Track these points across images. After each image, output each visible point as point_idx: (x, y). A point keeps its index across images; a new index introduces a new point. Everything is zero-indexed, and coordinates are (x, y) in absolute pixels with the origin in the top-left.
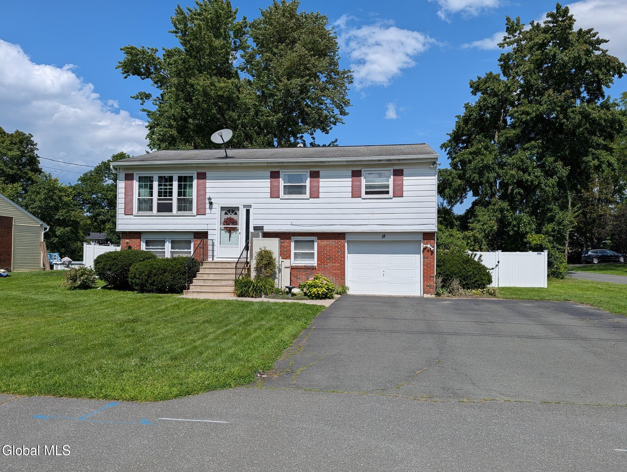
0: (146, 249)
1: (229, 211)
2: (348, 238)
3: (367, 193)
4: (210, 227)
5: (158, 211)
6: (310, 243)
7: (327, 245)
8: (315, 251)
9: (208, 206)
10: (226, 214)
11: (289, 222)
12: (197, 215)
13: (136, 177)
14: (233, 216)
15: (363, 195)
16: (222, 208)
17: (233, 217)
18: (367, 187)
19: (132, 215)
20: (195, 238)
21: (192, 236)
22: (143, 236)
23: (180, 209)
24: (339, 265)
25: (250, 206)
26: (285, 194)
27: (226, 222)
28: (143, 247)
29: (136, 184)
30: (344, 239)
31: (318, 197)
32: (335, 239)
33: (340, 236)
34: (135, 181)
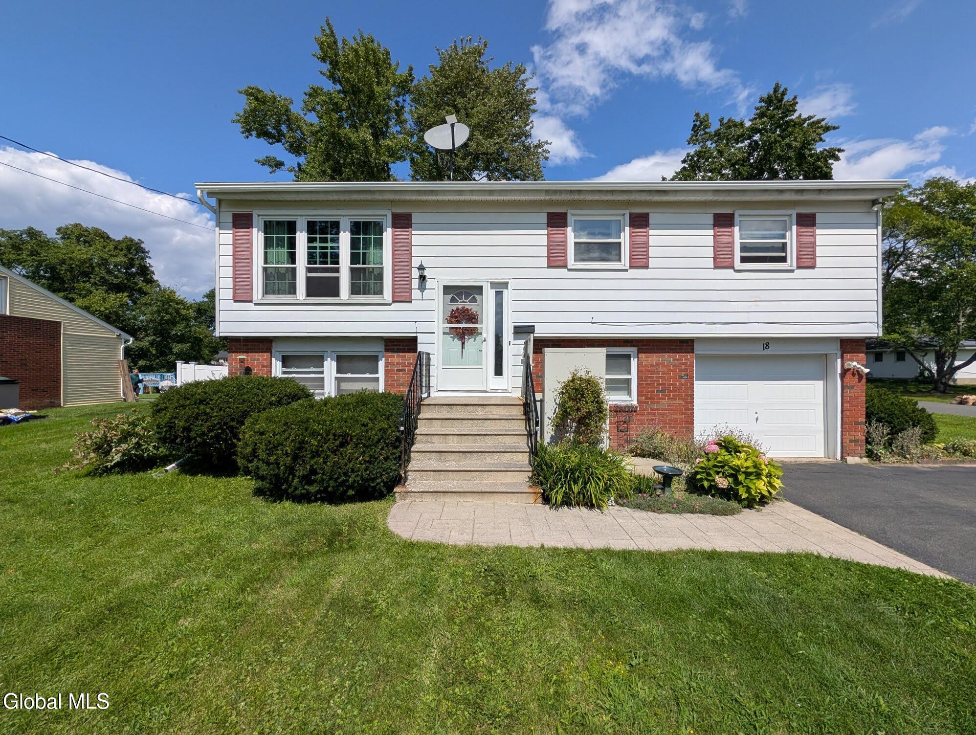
0: (284, 373)
1: (459, 295)
2: (698, 349)
3: (744, 260)
4: (421, 327)
5: (309, 294)
6: (624, 360)
7: (658, 364)
8: (634, 377)
9: (415, 283)
10: (453, 300)
11: (587, 317)
12: (394, 302)
13: (258, 222)
14: (468, 305)
15: (738, 264)
16: (447, 289)
17: (469, 308)
18: (744, 248)
19: (251, 301)
20: (387, 350)
21: (381, 347)
22: (275, 347)
23: (355, 290)
24: (682, 402)
25: (505, 285)
26: (576, 259)
27: (456, 317)
28: (277, 370)
29: (258, 237)
30: (692, 351)
31: (647, 267)
32: (675, 351)
33: (684, 345)
34: (255, 230)
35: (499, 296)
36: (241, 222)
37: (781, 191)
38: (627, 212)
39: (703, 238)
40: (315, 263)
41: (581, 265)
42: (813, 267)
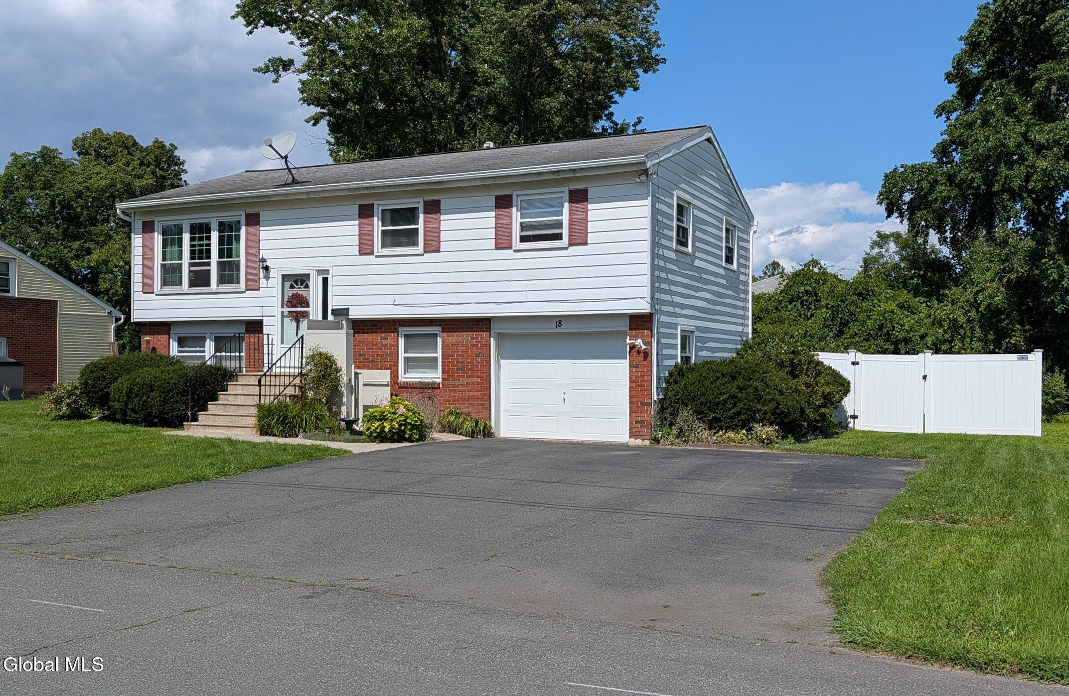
0: (180, 352)
1: (296, 282)
3: (523, 239)
4: (266, 311)
5: (190, 285)
6: (431, 340)
7: (458, 343)
8: (439, 354)
9: (262, 273)
11: (390, 300)
12: (247, 290)
13: (158, 226)
15: (516, 243)
17: (302, 293)
18: (523, 227)
19: (153, 293)
20: (247, 332)
21: (245, 329)
22: (173, 331)
23: (222, 280)
24: (480, 380)
25: (329, 272)
26: (382, 246)
27: (291, 302)
28: (174, 349)
29: (158, 239)
30: (488, 329)
31: (439, 251)
32: (471, 330)
33: (482, 324)
34: (156, 234)
35: (325, 281)
36: (148, 228)
37: (539, 174)
38: (421, 200)
39: (487, 220)
40: (195, 259)
41: (387, 251)
42: (586, 244)
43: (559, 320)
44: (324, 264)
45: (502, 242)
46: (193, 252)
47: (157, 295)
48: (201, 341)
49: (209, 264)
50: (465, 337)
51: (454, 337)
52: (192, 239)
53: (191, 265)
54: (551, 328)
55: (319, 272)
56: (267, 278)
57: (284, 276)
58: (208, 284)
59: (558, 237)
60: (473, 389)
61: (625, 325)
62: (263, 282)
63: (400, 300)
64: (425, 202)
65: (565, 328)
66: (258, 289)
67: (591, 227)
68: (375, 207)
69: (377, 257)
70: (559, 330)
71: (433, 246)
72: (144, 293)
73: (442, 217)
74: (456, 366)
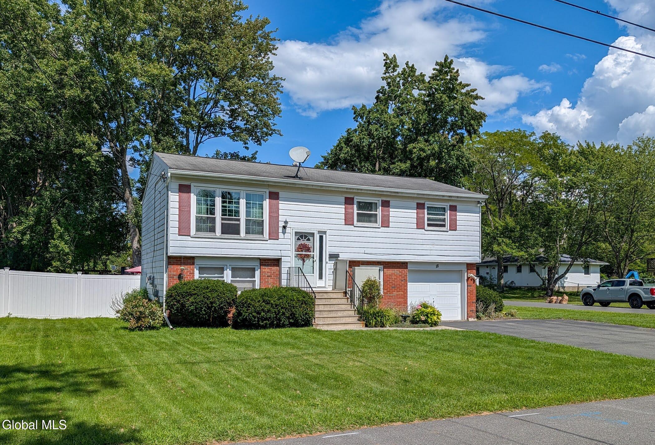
0: (200, 277)
1: (302, 237)
3: (429, 225)
4: (284, 253)
5: (222, 233)
7: (392, 274)
8: (381, 280)
9: (281, 230)
10: (298, 239)
11: (362, 250)
12: (270, 239)
13: (195, 190)
15: (426, 227)
17: (306, 243)
18: (429, 219)
19: (189, 236)
20: (261, 265)
21: (258, 263)
22: (196, 263)
23: (248, 231)
24: (402, 293)
25: (325, 233)
26: (358, 221)
27: (301, 248)
28: (197, 275)
29: (193, 198)
30: (407, 268)
31: (388, 227)
32: (399, 268)
33: (403, 265)
34: (192, 194)
35: (321, 238)
36: (184, 189)
37: (443, 196)
38: (380, 199)
39: (412, 214)
40: (226, 215)
41: (360, 224)
42: (456, 230)
43: (437, 264)
44: (323, 228)
45: (420, 225)
46: (223, 211)
47: (191, 237)
48: (221, 270)
49: (239, 220)
50: (396, 271)
51: (390, 271)
52: (223, 202)
53: (222, 219)
54: (434, 268)
55: (319, 232)
56: (284, 233)
57: (296, 233)
58: (238, 233)
59: (444, 226)
60: (399, 298)
61: (464, 268)
62: (281, 235)
63: (367, 251)
64: (382, 201)
65: (440, 268)
66: (278, 240)
67: (458, 223)
68: (355, 199)
69: (355, 227)
70: (437, 269)
71: (386, 223)
72: (179, 235)
73: (391, 210)
74: (391, 286)
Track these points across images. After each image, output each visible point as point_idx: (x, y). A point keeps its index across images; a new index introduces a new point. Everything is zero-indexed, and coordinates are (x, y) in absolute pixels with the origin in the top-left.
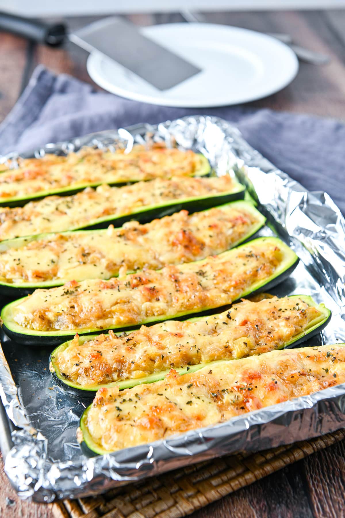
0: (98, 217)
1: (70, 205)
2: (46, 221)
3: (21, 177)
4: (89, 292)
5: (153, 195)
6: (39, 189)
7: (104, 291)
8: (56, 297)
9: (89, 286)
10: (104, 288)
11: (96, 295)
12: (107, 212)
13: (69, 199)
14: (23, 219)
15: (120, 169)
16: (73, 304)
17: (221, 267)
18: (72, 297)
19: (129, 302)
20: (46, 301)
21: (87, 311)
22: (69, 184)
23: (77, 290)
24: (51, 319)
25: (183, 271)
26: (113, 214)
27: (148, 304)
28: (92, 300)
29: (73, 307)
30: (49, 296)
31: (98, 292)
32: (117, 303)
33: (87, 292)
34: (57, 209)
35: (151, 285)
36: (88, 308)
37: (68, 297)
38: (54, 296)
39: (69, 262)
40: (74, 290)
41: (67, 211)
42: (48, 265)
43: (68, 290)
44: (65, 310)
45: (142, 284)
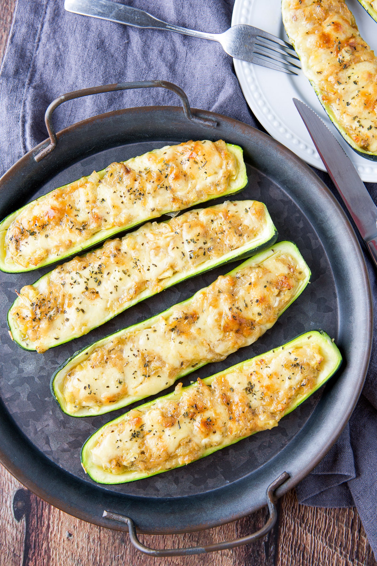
4: (154, 434)
7: (167, 431)
9: (153, 426)
11: (160, 437)
16: (142, 450)
18: (139, 440)
19: (190, 442)
20: (118, 447)
21: (156, 458)
23: (142, 430)
27: (207, 439)
29: (143, 453)
31: (162, 433)
32: (179, 446)
34: (87, 288)
35: (206, 415)
36: (156, 454)
37: (136, 441)
38: (124, 441)
39: (135, 378)
40: (140, 430)
41: (98, 289)
42: (117, 387)
43: (134, 431)
44: (137, 456)
45: (199, 413)
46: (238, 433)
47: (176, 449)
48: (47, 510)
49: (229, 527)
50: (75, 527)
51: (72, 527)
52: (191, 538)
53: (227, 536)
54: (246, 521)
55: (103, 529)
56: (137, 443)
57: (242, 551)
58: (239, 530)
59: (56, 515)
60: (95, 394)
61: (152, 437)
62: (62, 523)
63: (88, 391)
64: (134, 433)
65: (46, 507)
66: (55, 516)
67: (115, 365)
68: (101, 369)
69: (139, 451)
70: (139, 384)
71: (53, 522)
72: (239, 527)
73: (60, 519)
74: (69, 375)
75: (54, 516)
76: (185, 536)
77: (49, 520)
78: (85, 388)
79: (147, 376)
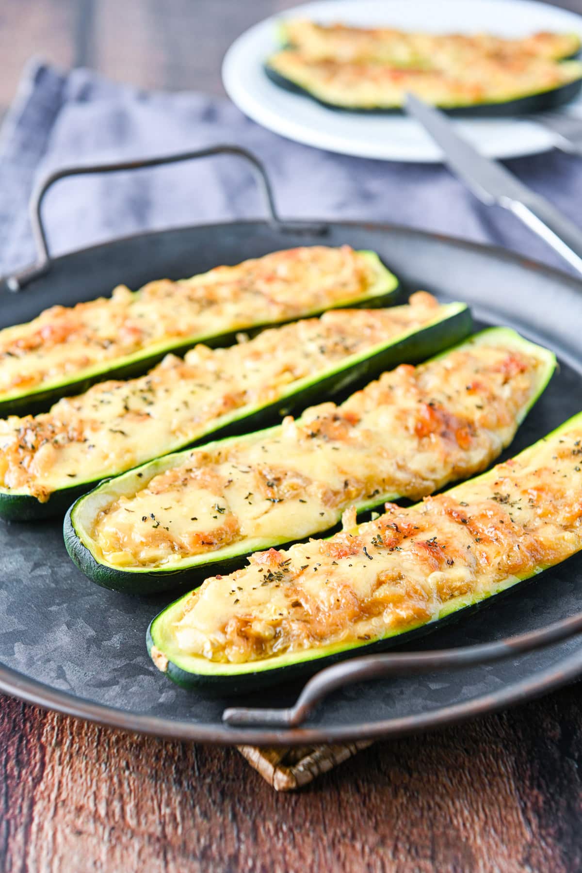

****************************************

**YOUR ASSIGNMENT:** From the records above, extract the lines starting at the one containing "35: (499, 296)" and ending at the one containing "42: (586, 244)", both included, and reproduce them without changes. Leave the pictures out.

**REPLY TO THE TASK:**
35: (499, 296)
36: (241, 222)
37: (781, 191)
38: (627, 212)
39: (703, 238)
40: (315, 263)
41: (581, 265)
42: (813, 267)
0: (180, 352)
1: (296, 282)
3: (523, 239)
4: (266, 311)
5: (190, 285)
6: (431, 340)
7: (458, 343)
8: (439, 354)
9: (262, 273)
11: (390, 300)
12: (247, 290)
13: (158, 226)
15: (516, 243)
17: (302, 293)
18: (523, 227)
19: (153, 293)
20: (247, 332)
21: (245, 329)
22: (173, 331)
23: (222, 280)
24: (480, 380)
25: (329, 272)
26: (382, 246)
27: (291, 302)
28: (174, 349)
29: (158, 239)
30: (488, 329)
31: (439, 251)
32: (471, 330)
33: (482, 324)
34: (156, 234)
35: (325, 281)
36: (148, 228)
37: (539, 174)
38: (421, 200)
39: (487, 220)
40: (195, 259)
41: (387, 251)
42: (586, 244)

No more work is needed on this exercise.